Cautious Defiance: The Cuban Church's role in the release of political prisoners | A special report by Daniel Allott for Catholic World Report
One day last March, the Ladies in White—a group of wives, mothers, and other female relatives of Cuban political prisoners—prepared to march from St. Rita of Cascia Church in Havana to a nearby park. The Ladies, who wear white as a symbol of peace, had made that walk every week since 2003.
In March of that year, Cuban government agents arrested and imprisoned 75 journalists and human rights and democracy activists in a crackdown on nonviolent political dissent that became known as Cuba’s Black Spring. The Cuban government had rarely interrupted the Ladies’ peaceful protests. (My brother, doing research in Cuba for a documentary, observed one of the marches in Havana two years ago, and saw that several policemen were present but didn’t intrude, even when he began recording the march with a hand-held video camera.)

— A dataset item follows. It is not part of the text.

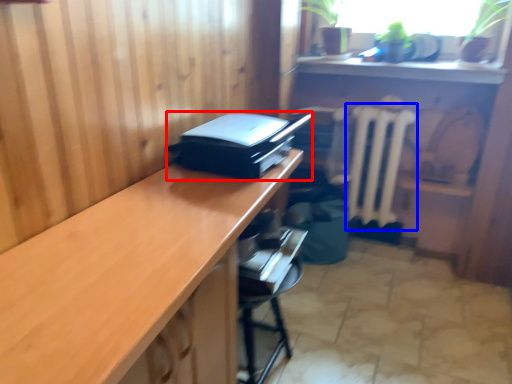
Question: Among these objects, which one is nearest to the camera, printer (highlighted by a red box) or radiator (highlighted by a blue box)?

Choices:
 (A) printer
 (B) radiator

Answer: (A)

This time, however, the Ladies were besieged by a group of government security agents, who blocked their procession, shouting insults and threats. Several women were detained and assaulted. Then, hundreds of pro-government protestors surrounded the group and engaged in what the Cuban government calls “acts of repudiation”—verbal taunts, chants, and threats.

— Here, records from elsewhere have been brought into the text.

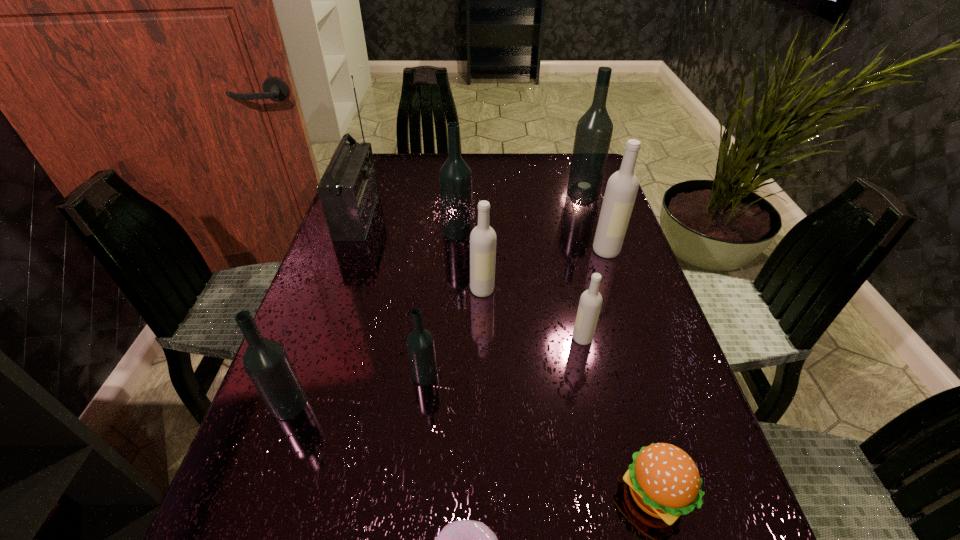
Locate an element on the screen. Image resolution: width=960 pixels, height=540 pixels. the farthest black vodka is located at coordinates (594, 129).

At what (x,y) coordinates should I click in order to perform the action: click on the tallest vodka. Please return your answer as a coordinate pair (x, y). This screenshot has width=960, height=540. Looking at the image, I should click on (594, 129).

You are a GUI agent. You are given a task and a screenshot of the screen. Output one action in this format:
    pyautogui.click(x=<x>, y=<y>)
    Task: Click on the radio receiver
    
    Given the screenshot: What is the action you would take?
    pyautogui.click(x=348, y=190)

Locate an element on the screen. the third farthest vodka is located at coordinates (622, 187).

The height and width of the screenshot is (540, 960). Find the location of `the farthest white vodka`. the farthest white vodka is located at coordinates (622, 187).

Where is `the third nearest black vodka`? the third nearest black vodka is located at coordinates (455, 177).

At what (x,y) coordinates should I click in order to perform the action: click on the second farthest vodka. Please return your answer as a coordinate pair (x, y). Looking at the image, I should click on (455, 177).

This screenshot has width=960, height=540. Find the location of `the second farthest white vodka`. the second farthest white vodka is located at coordinates (483, 237).

What are the coordinates of `the sixth nearest object` in the screenshot? It's located at (483, 237).

Identify the location of the nearest vodka. Image resolution: width=960 pixels, height=540 pixels. (266, 362).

Over the next several weeks, similar scenarios played out during the Ladies’ peaceful protests. It quickly became clear that the government was attempting to put an end to the marches.
The government’s intimidation tactics prompted the archbishop of Havana, Cardinal Jaime Lucas Ortega y Alamino, to send a letter to Cuban President Raúl Castro protesting the abuse and stating that “for the Church to tolerate this in silence would be an act of cowardice.” Cardinal Ortega, Havana’s archbishop since 1981, had sent many letters over the years to Fidel and Raúl Castro asking for meetings to express the Church’s concern over the treatment of political prisoners and other dissidents on the island. But something novel happened when Cardinal Ortega sent the letter this time: he got a response.

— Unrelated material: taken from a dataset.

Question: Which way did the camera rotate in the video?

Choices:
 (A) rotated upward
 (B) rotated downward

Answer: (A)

In May, Raúl Castro, who has headed the Cuban government since 2008, met with Cardinal Ortega and Archbishop Dionisio Garcia Ibanez, president of the Cuban bishops’ conference. Castro agreed to stop harassing the Ladies. He also agreed to move 12 political prisoners to prisons closer to their homes so as to make it easier for their families to visit them. (The government typically holds its political enemies in prisons as far away from their families as possible.)
Ortega and Castro met three more times over the next few weeks for talks that Ortega later described as “unprecedented.” With help from the Vatican and the Spanish government, on July 7 Ortega negotiated the release of the remaining 52 Black Spring prisoners, most of whom had been sentenced to decades-long prison terms. As of mid-October, the government had released 42 prisoners, and was promising to release the remaining prisoners by mid-November.
The Catholic Church has sometimes been criticized for not being outspoken enough about Cuba’s political prisoners. It has historically chosen engagement with the Castro regime over outright repudiation. But the Church’s cautious defiance has permitted it to play the crucial role of mediator in negotiating the current prisoner releases. While the prisoner releases are a result of a specific set of economic and political events and circumstances in Cuba, it is unlikely that they would be happening without the involvement of the Church.